[Work to be completed] Render every line of text read from the records below as a numbered list, one line per item. Skip blank lines and leave the pictures out.

[Material supplied]
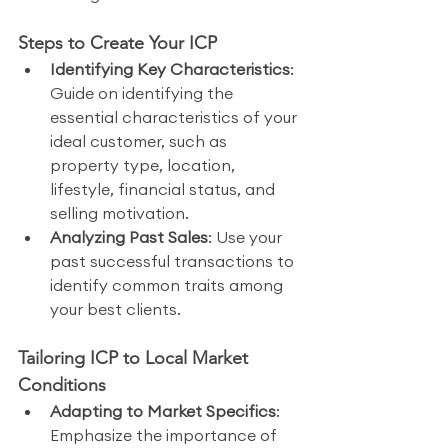
Steps to Create Your ICP
Identifying Key Characteristics
: 
Guide on identifying the 
essential characteristics of your 
ideal customer, such as 
property type, location, 
lifestyle, financial status, and 
selling motivation.
Analyzing Past Sales
: Use your 
past successful transactions to 
identify common traits among 
your best clients.
Tailoring ICP to Local Market 
Conditions
Adapting to Market Specifics
: 
Emphasize the importance of 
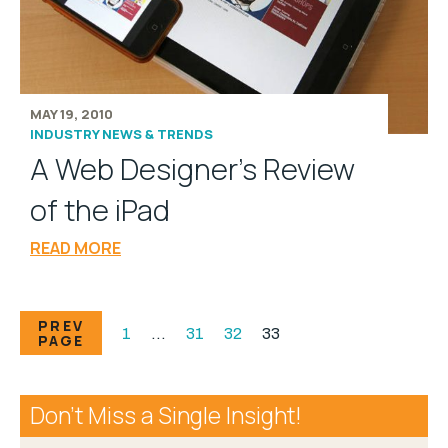
MAY 19, 2010
INDUSTRY NEWS & TRENDS
A Web Designer's Review
of the iPad
READ MORE
PREV
1
…
31
32
33
PAGE
Don’t Miss a Single Insight!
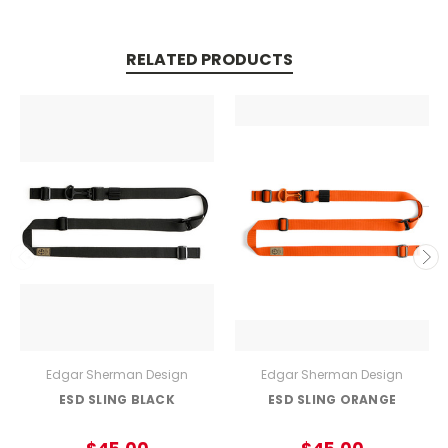
RELATED PRODUCTS
Edgar Sherman Design
Edgar Sherman Design
ESD SLING BLACK
ESD SLING ORANGE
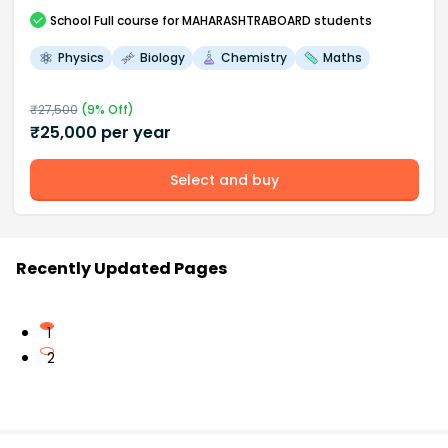
School
Full course
for MAHARASHTRABOARD students
Physics
Biology
Chemistry
Maths
₹
27,500
(
9
% Off)
₹
25,000
per year
Select and buy
Recently Updated Pages
1
2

[Answer space]
1. Steps to Create Your ICP
2. Identifying Key Characteristics
3. : 
4. Guide on identifying the 
5. essential characteristics of your 
6. ideal customer, such as 
7. property type, location, 
8. lifestyle, financial status, and 
9. selling motivation.
10. Analyzing Past Sales
11. : Use your 
12. past successful transactions to 
13. identify common traits among 
14. your best clients.
15. Tailoring ICP to Local Market 
16. Conditions
17. Adapting to Market Specifics
18. : 
19. Emphasize the importance of 
20. MAY 19, 2010
21. INDUSTRY NEWS & TRENDS
22. A Web Designer's Review
23. of the iPad
24. READ MORE
25. PREV
26. 1
27. …
28. 31
29. 32
30. 33
31. PAGE
32. Don’t Miss a Single Insight!
33. RELATED PRODUCTS
34. Edgar Sherman Design
35. Edgar Sherman Design
36. ESD SLING BLACK
37. ESD SLING ORANGE
38. School
39. Full course
40. for MAHARASHTRABOARD students
41. Physics
42. Biology
43. Chemistry
44. Maths
45. ₹
46. 27,500
47. (
48. 9
49. % Off)
50. ₹
51. 25,000
52. per year
53. Select and buy
54. Recently Updated Pages
55. 1
56. 2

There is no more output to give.